§ **AIM OF THE EXERCISE**: Omitting any pictures, transcribe the entries below exactly.

(Source data)

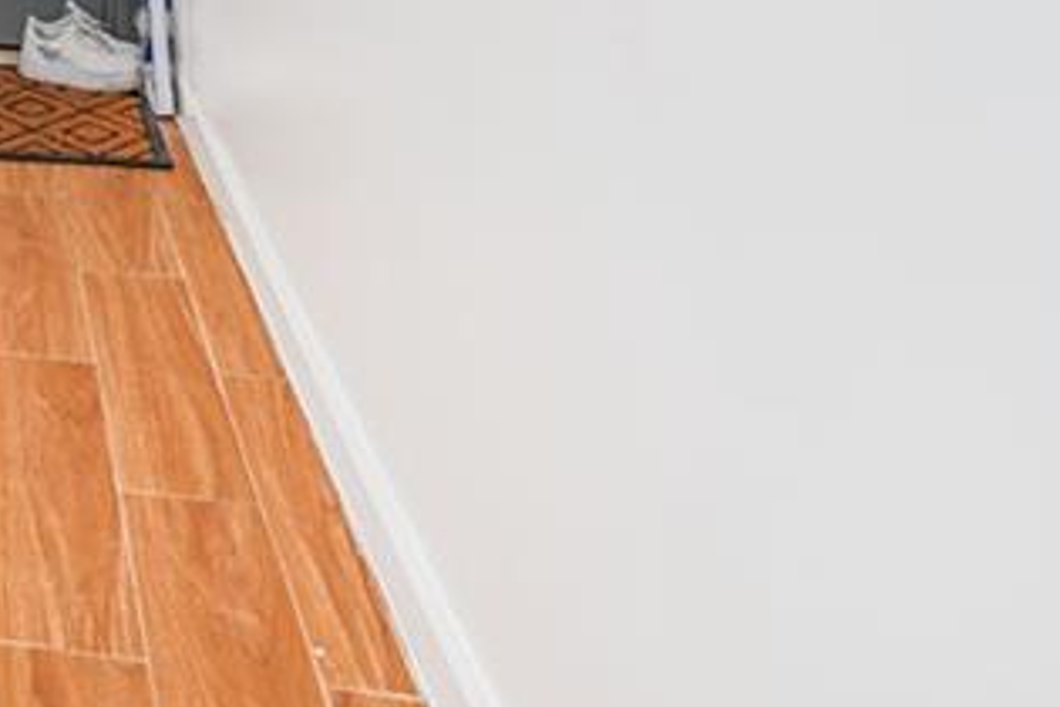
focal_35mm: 52
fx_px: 1531
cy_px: -424
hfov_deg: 28.8
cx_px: -414
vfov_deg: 21.0
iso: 50
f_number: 4
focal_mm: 16
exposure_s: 1/20
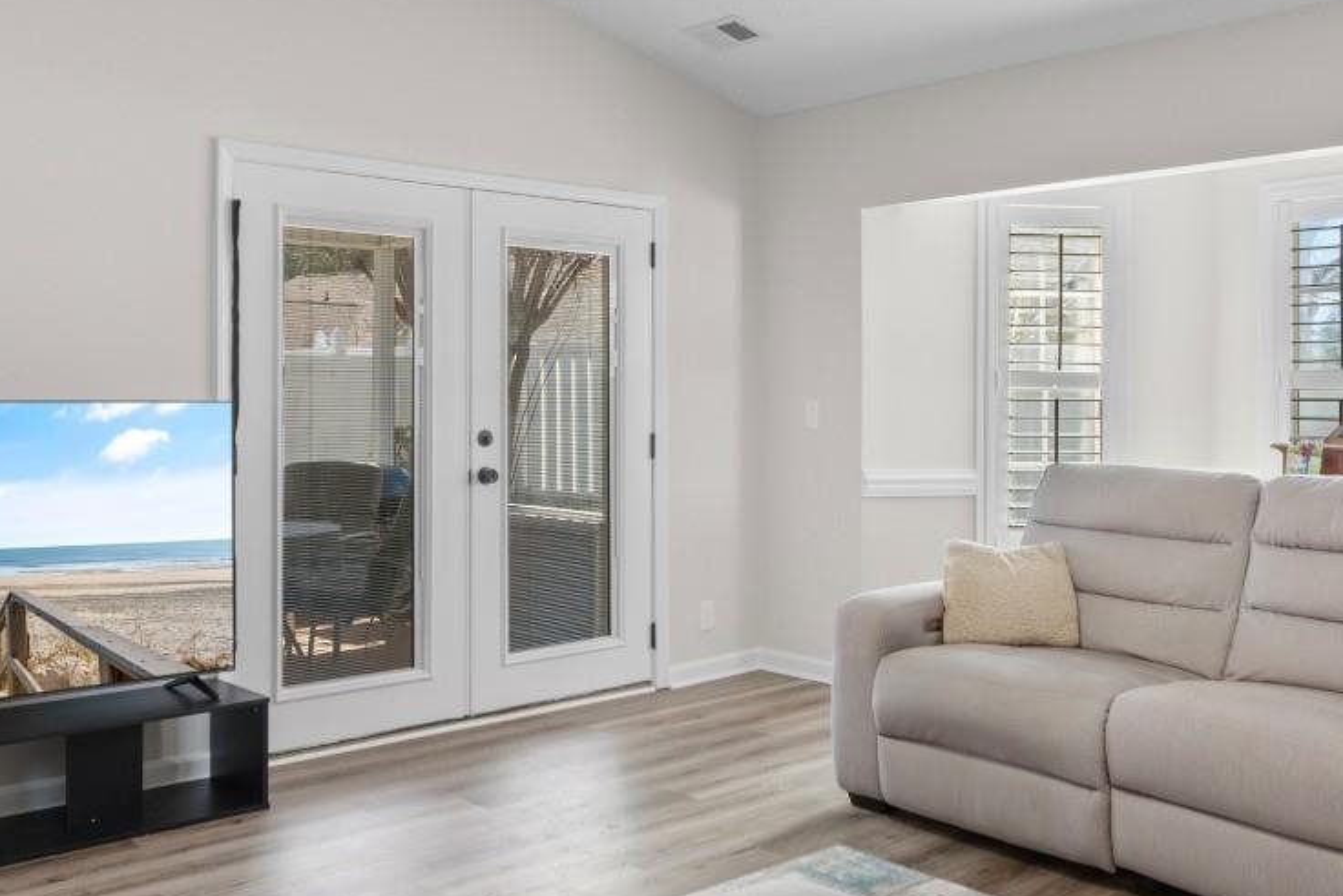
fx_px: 1231
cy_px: 374
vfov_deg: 39.9
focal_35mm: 33
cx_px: 734
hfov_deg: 57.1
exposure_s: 1/1.25
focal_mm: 10
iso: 100
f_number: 4.5
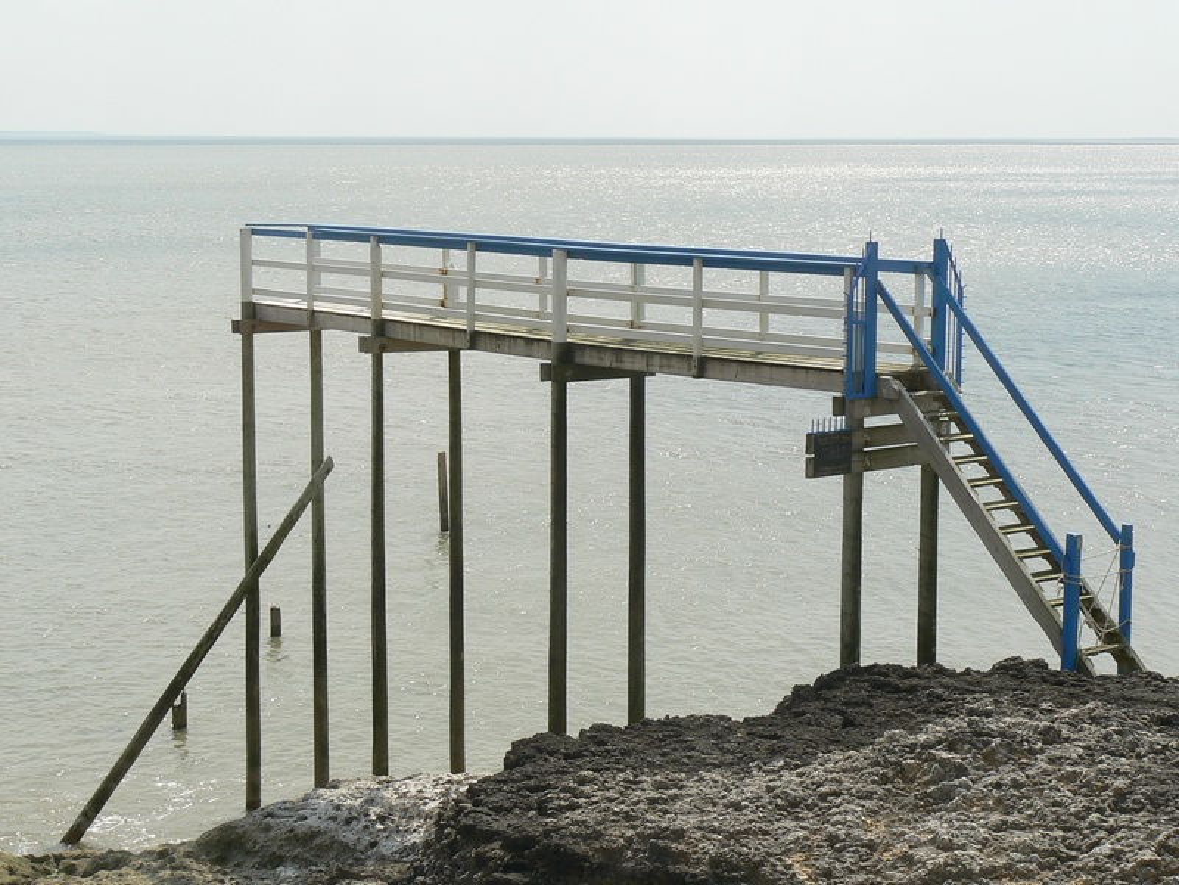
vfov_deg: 20.2
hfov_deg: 26.7
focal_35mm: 73
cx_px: 590
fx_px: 2486
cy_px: 442
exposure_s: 1/500
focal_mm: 10.1
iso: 80
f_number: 8
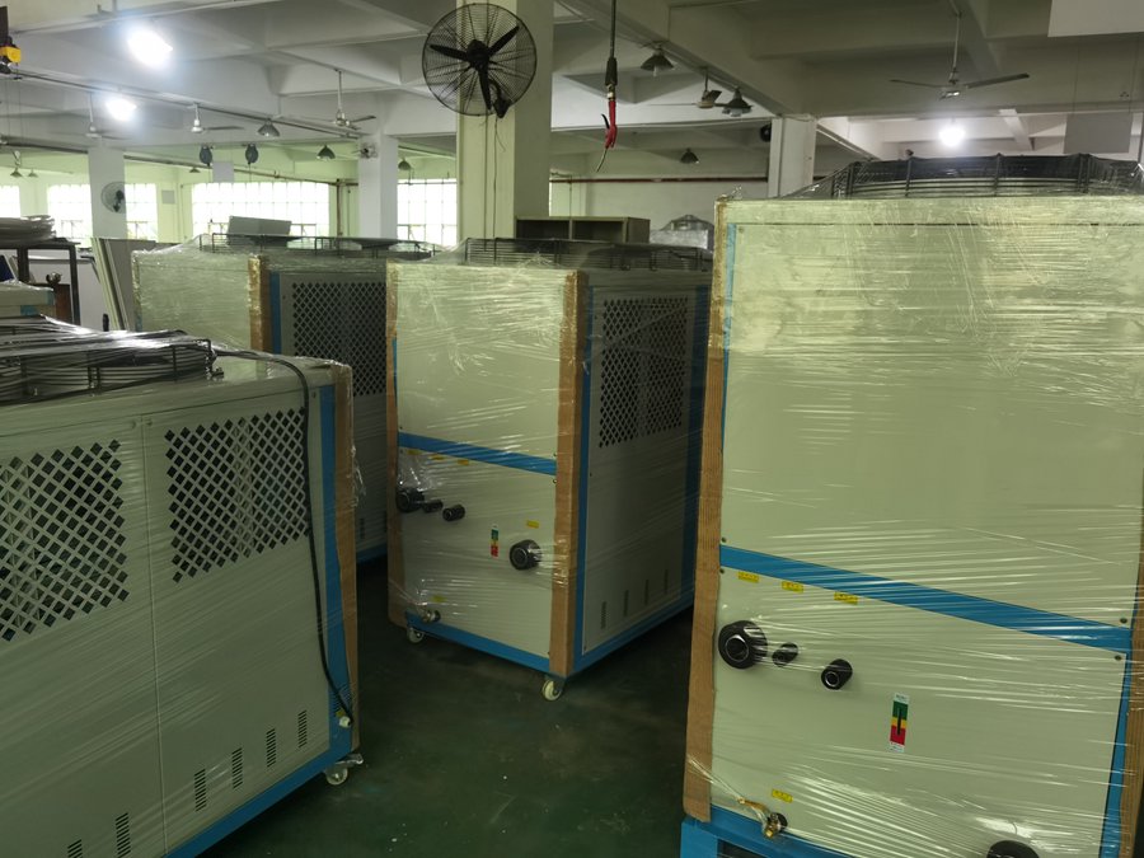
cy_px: 429
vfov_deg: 51.4
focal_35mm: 27
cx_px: 572
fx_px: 892
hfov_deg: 65.3
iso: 125
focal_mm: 6.71
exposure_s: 1/50
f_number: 1.9
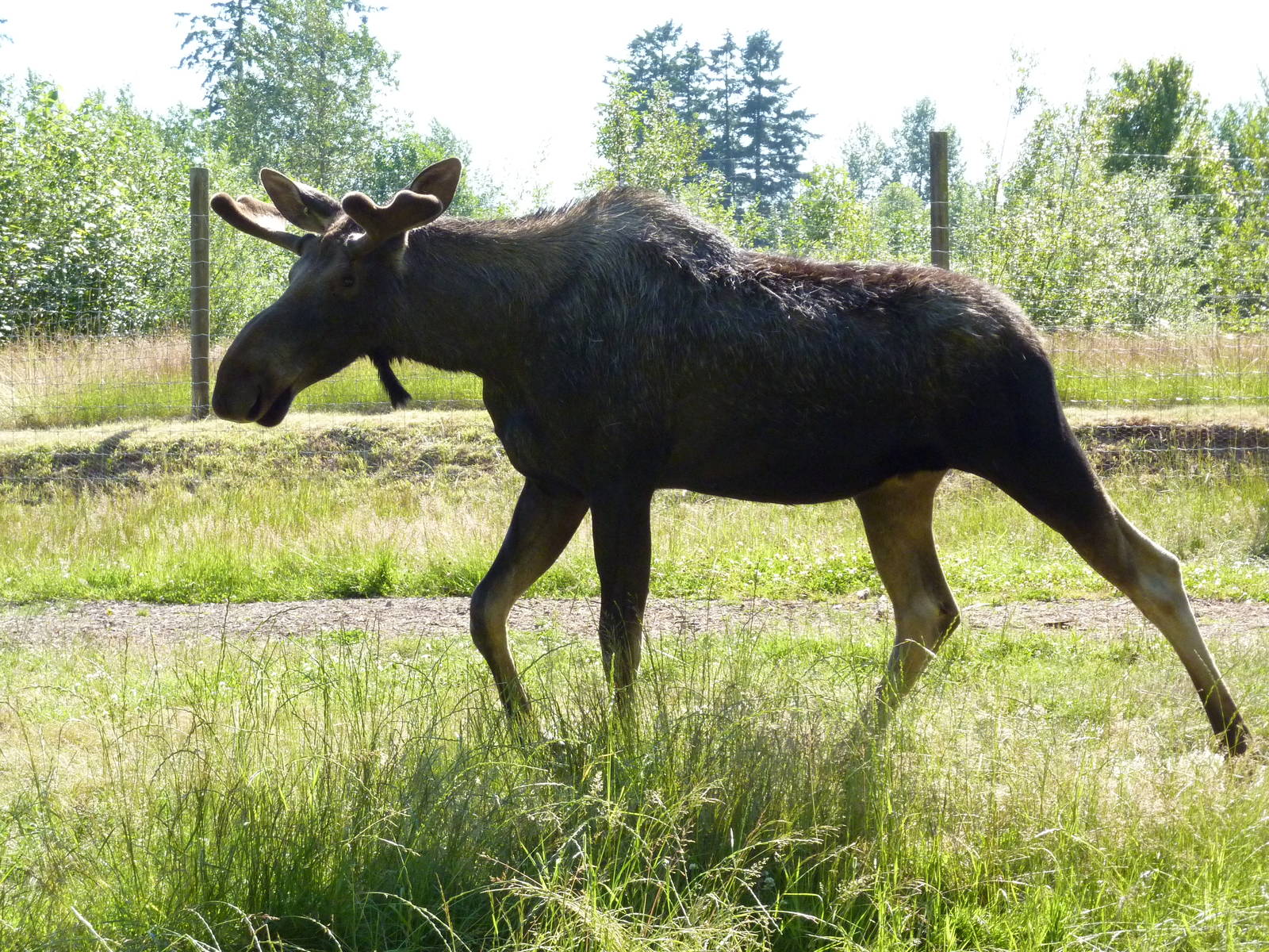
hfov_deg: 23.6
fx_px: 3043
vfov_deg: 17.8
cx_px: 634
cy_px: 476
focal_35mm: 83
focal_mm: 13.7
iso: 320
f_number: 4.2
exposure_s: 1/500
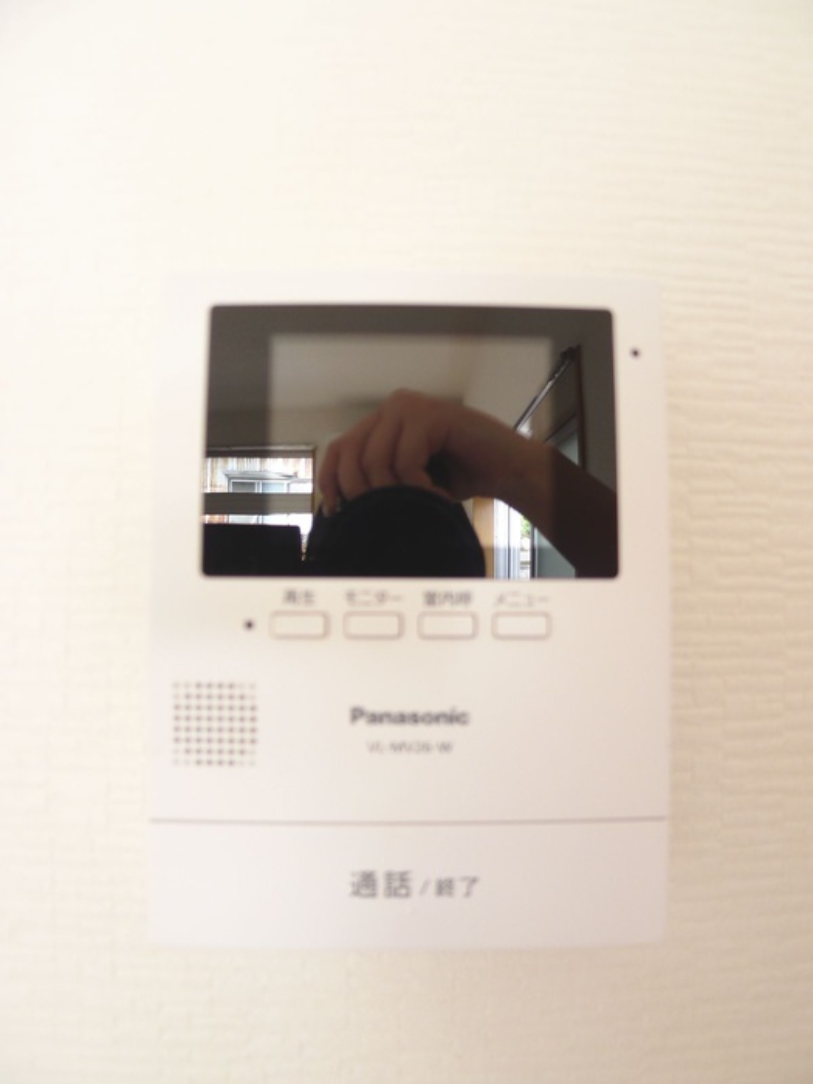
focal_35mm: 24
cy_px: 542
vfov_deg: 71.6
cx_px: 406
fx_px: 752
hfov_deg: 56.8
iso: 80
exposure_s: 1/30
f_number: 2
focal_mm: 5.1
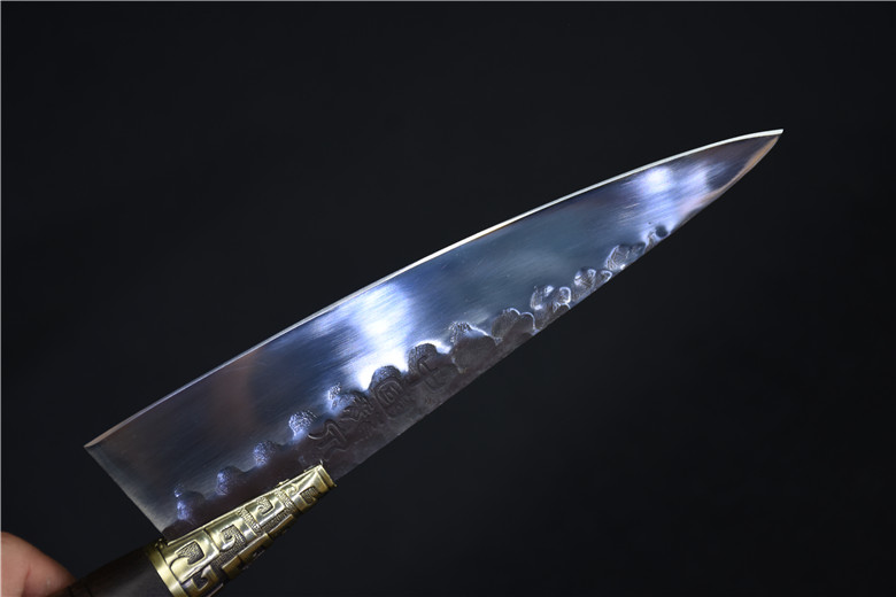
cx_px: 448
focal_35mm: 72
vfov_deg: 18.9
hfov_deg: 28.1
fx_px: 1792
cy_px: 298
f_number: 4.5
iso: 100
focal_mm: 48
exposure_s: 1/20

§ **RESULT BELOW**:
focal_35mm: 52
fx_px: 1531
cy_px: -424
hfov_deg: 28.8
cx_px: -414
vfov_deg: 21.0
iso: 50
f_number: 4
focal_mm: 16
exposure_s: 1/20
fx_px: 1231
cy_px: 374
vfov_deg: 39.9
focal_35mm: 33
cx_px: 734
hfov_deg: 57.1
exposure_s: 1/1.25
focal_mm: 10
iso: 100
f_number: 4.5
vfov_deg: 20.2
hfov_deg: 26.7
focal_35mm: 73
cx_px: 590
fx_px: 2486
cy_px: 442
exposure_s: 1/500
focal_mm: 10.1
iso: 80
f_number: 8
cy_px: 429
vfov_deg: 51.4
focal_35mm: 27
cx_px: 572
fx_px: 892
hfov_deg: 65.3
iso: 125
focal_mm: 6.71
exposure_s: 1/50
f_number: 1.9
hfov_deg: 23.6
fx_px: 3043
vfov_deg: 17.8
cx_px: 634
cy_px: 476
focal_35mm: 83
focal_mm: 13.7
iso: 320
f_number: 4.2
exposure_s: 1/500
focal_35mm: 24
cy_px: 542
vfov_deg: 71.6
cx_px: 406
fx_px: 752
hfov_deg: 56.8
iso: 80
exposure_s: 1/30
f_number: 2
focal_mm: 5.1
cx_px: 448
focal_35mm: 72
vfov_deg: 18.9
hfov_deg: 28.1
fx_px: 1792
cy_px: 298
f_number: 4.5
iso: 100
focal_mm: 48
exposure_s: 1/20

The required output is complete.